Starring: Chris Hemsworth, Anthony Hopkins, Tom Hiddleston, Natalie Portman
(Warning: Spoilers Below)
Thor is primarily about the relationships between three gods: the namesake, his brother Loki, and their father, Odin. From the beginning it is clear they are competing – not just for their father’s love, but his kingdom too. When they grow up, Thor is the warrior everyone respects and appears to be the heir-apparent. When subterfuge from the ancient enemy creates a stir, however, Thor and his friends disobey Odin’s orders of non-violence and take the fight to the enemy’s realm. When this goes badly, Odin exiles Thor to Earth, where he starts his voyage back to redemption. While on earth he meets a beautiful and intelligent woman, makes new allies, and sets the stage for a later return.

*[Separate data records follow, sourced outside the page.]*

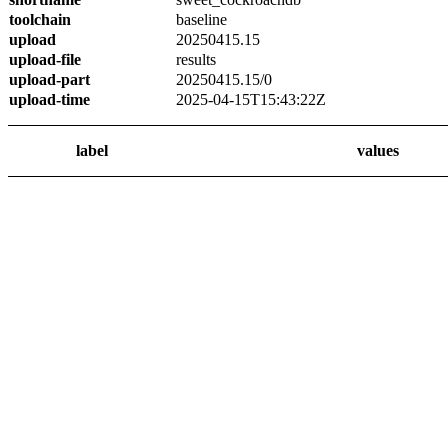
toolchain
baseline
upload
20250415.15
upload-file
results
upload-part
20250415.15/0
upload-time
2025-04-15T15:43:22Z
label
values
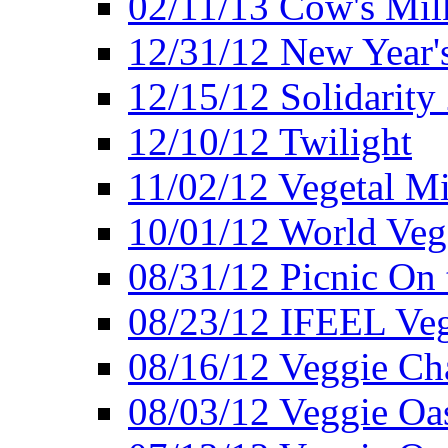
02/11/13 Cow's Milk
12/31/12 New Year's
12/15/12 Solidarity
12/10/12 Twilight
11/02/12 Vegetal Mi
10/01/12 World Veg
08/31/12 Picnic On
08/23/12 IFEEL Ve
08/16/12 Veggie Ch
08/03/12 Veggie Oas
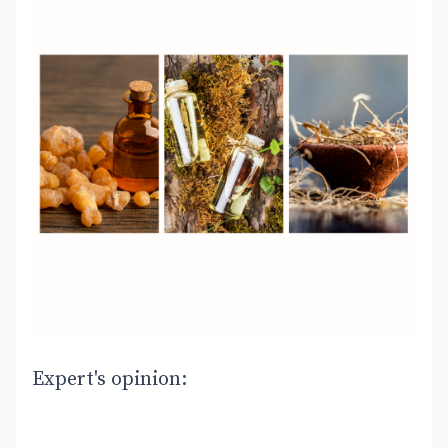
Expert's opinion:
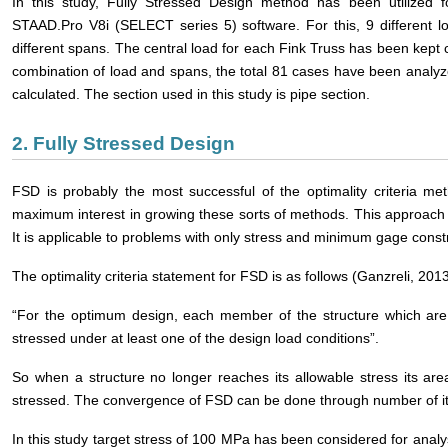
In this study, Fully Stressed Design method has been utilized f
STAAD.Pro V8i (SELECT series 5) software. For this, 9 different 
different spans. The central load for each Fink Truss has been kept 
combination of load and spans, the total 81 cases have been analyz
calculated. The section used in this study is pipe section.
2. Fully Stressed Design
FSD is probably the most successful of the optimality criteria me
maximum interest in growing these sorts of methods. This approach i
It is applicable to problems with only stress and minimum gage constr
The optimality criteria statement for FSD is as follows (Ganzreli, 2013
“For the optimum design, each member of the structure which are
stressed under at least one of the design load conditions”.
So when a structure no longer reaches its allowable stress its are
stressed. The convergence of FSD can be done through number of it
In this study target stress of 100 MPa has been considered for analysi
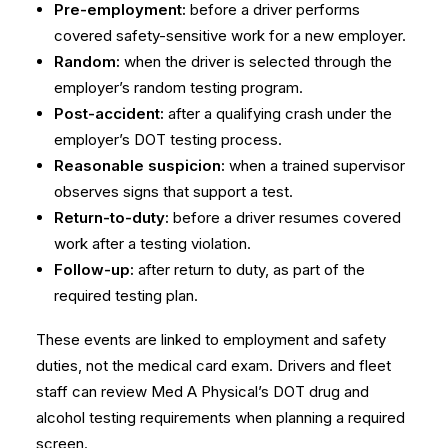
Pre-employment:
before a driver performs
covered safety-sensitive work for a new employer.
Random:
when the driver is selected through the
employer’s random testing program.
Post-accident:
after a qualifying crash under the
employer’s DOT testing process.
Reasonable suspicion:
when a trained supervisor
observes signs that support a test.
Return-to-duty:
before a driver resumes covered
work after a testing violation.
Follow-up:
after return to duty, as part of the
required testing plan.
These events are linked to employment and safety
duties, not the medical card exam. Drivers and fleet
staff can review Med A Physical’s
DOT drug and
alcohol testing requirements
when planning a required
screen.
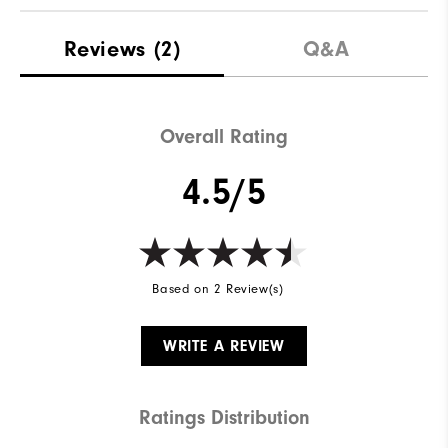
Reviews
(2)
Q&A
Overall Rating
4.5/5
Based on 2 Review(s)
WRITE A REVIEW
Ratings Distribution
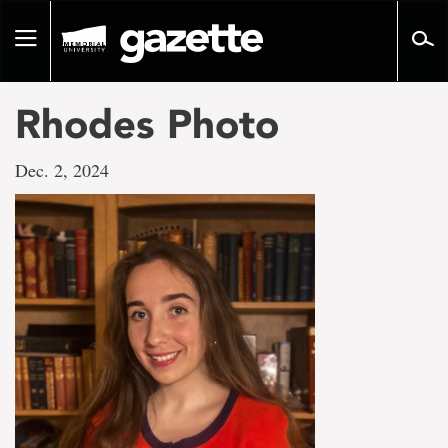
Go
to
Toggle
page
navigation
content
Rhodes Photo
Dec. 2, 2024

Notwithstanding some obvious plot holes such as non-punishment for Thor’s accomplices, or the strange fact that Norse gods seem to steer clear of Northern Europe and enjoy sunning themselves in New Mexico, WGTB would recommend this film.
The Norse visuals, including the costumes, are stunning and surpass the standard set by other comic book films. Asgard looks amazing and the cosmos as viewed from it is was remarkable. Unfortunately, the same cannot be said for what should have been a much easier task – the New Mexico town. These have an underwhelming ‘back-lot’ look and resembles a 1912 Ghost Town (albeit with obvious product-placements and corporate billboards) rather than a modern American city. If this was a directorial homage to Westerns, then perhaps Branagh can be forgiven. However, WGTB does not think so.
The acting was acceptable too. Chris Hemsworth (Thor) was able to carry the film; Anthony Hopkins (Odin) was worth seeing; as was Colm Feore as the menacing Laufey, King of the Frost Giants. It might have been due to fatigue, but Natalie Portman (Jane Foster) seemed flat and one dimensional. Stellan Skarsgård (Erik Selvig) was great (as usual) and the hint towards his future involvement in the Avengers franchaise was welcome. WGTB could have done completely without the silly antics of Kat Denning’s character -- not because she’s a bad actress, but simply because the attempt at comic relief was unnecessary. Tom Hiddleston, however, was WGTB’s clear favourite and was a very capable Loki, so obviously taking Branagh’s expertise with Shakespeare’s Iago, and making the trickster of the comic-books in a menacing, manipulative yet sympathetic villan. WGTB really thinks the new Loki works and agrees with this direction. Simply put, the movie could not have been pulled off with just a ‘God of Mischief’ as the principal antagonist -- it just wouldn’t have held the audience.
Marvel Studios also included those elements that the Fanboys crave and that was fun. We had our first encounter with Hawkeye and possibility even Luke Cage. The post-credit scene was great too, and we finally don’t have to wait a year to see what happens. Oh, and for those of you who don’t know – NEVER LEAVE A MARVEL FILM UNTIL THE END OF THE CREDITS. They always sneak in one final scene. So did it work? Yes, it was a good but not excellent movie and WGTB would give it 3.5 out of 5 stars. It has set up a likable Thor for the 2012 Avengers film, but will leave Robert Downey Jr. and possibly even Chris Evans in the driver’s seat for that one – which is a good thing. Thor is showing in cinemas across the UK now and will start showing in North American theatres on May 6th.